Season 15 map rotation Chi Square test: 
 Test Statistic: 0.793
 p-value: 0.93944


### Results
For season 14, our Chi Square test indicates strong evidence that we can reject $H_0$, with a p-value close to .001; for season 15 we have very weak evidence in support of rejecting $H_0$.

From this test, we can conclude that the realized probability of map selection for u/attractionist and his/her squad was most likely not drawn from a uniform categorical distribution. There is almost no evidence to make this claim for season 15, for which our test results indicate that the variation between observations of each different map were most likely due to random chance.

### However...
Astute gamers will notice that the season 14 map rotation includes Paramo (one of my personal favorites!), which has a player capacity of 64. All other maps in season 14 and 15 have player capacities of 100. Could it be that the *map selection* in season 14 was based on a uniform categorical distribution, but the fact that Paramo only allows 64 players per round skewed the realized proportion accordingly? As a thought experiment, imagine that the map rotation was deterministically, uniformly generated (e.g. map1, map2, ... ,map_n, map1, map2, ...), but one map only allowed 5 players per round while the rest allowed 500. It makes sense intuitively that while the exclusive map was *selected* the same number of times as the others, the probability of a player landing in a match on that map would be much smaller than for the other maps. 

Inspection of the data provided by u/attractionist in season 14 indicates that the play count for Paramo is less than the other maps by a scaling constant that is in the neighborhood of 64/100, which would correspond to scaling by the map's player capacity.
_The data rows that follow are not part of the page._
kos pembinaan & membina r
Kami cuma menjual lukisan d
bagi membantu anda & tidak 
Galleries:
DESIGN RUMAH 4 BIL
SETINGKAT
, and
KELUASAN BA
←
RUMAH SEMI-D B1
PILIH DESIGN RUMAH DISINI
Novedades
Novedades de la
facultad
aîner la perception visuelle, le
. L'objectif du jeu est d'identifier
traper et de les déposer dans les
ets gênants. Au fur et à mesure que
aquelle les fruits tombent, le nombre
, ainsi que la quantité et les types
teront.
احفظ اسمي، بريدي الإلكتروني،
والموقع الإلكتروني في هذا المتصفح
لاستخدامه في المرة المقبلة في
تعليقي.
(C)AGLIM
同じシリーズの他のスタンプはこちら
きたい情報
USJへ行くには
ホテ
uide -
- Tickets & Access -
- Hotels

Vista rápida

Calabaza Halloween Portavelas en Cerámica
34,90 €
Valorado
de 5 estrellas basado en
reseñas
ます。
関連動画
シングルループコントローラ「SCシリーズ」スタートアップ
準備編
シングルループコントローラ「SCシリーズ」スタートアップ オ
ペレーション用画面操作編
Let's try scaling the season 14 Paramo match count by this scaling factor and repeating our test.


In [18]:
#Scaling the s14 Paramo match count by 100/64, corresponding to the player capacity differential to other maps
#This technique is probably bad pandas practice, and shouldn't be done outside of a one-off analysis like this one
s14_df['N_i'][4] =  s14_df['N_i'][4]*(100/64) 

s14_df['Proportion'] = s14_df['N_i']/s14_df['N_i'].sum()

s14_df.head()

A value is trying to be set on a copy of a slice from a DataFrame

See the caveats in the documentation: https://pandas.pydata.org/pandas-docs/stable/user_guide/indexing.html#returning-a-view-versus-a-copy
  s14_df['N_i'][4] =  s14_df['N_i'][4]*(100/64)


Unnamed: 0,map,N_i,Proportion
0,Sanhok,175,0.215783
1,Taego,163,0.200986
2,Miramar,156,0.192355
3,Erangel,152,0.187423
4,Paramo,165,0.203453


In [19]:
chisq_14 = chisquare(s14_df['N_i'])
print(f'Season 14 map rotation Chi Square test: \n Test Statistic: {np.round(chisq_14[0], 3)}\
\n p-value: {np.round(chisq_14[1], 5)}')

Season 14 map rotation Chi Square test: 
 Test Statistic: 1.941
 p-value: 0.74664


### Results pt. 2

After scaling the match count for Paramo in season 14 by player capacity, our $\chi^2$ test does not provide strong evidence to reject $H_0$, with a p-value around .75! This would seem to indicate that while we have strong evidence that u/attractionist was less likely to play Paramo on any given match during S14, we cannot reject the null hypothesis that the *map rotation* is drawn from a uniform categorical distribution after accounting for the differential in player capacity between Paramo and the other maps. 

### Conclusion

A $\chi^2$ test for map count data provided by u/attractionist indicates that there is insufficient evidence to claim that the realized map distribution is not uniform categorical in season 15. For season 14 we can reject this claim with strong evidence, but this discrepancy may be accounted for when the differential in player capacity between Paramo and the other maps are factored in.

Thanks to u/attractionist for collecting the map count data that this analysis was based on!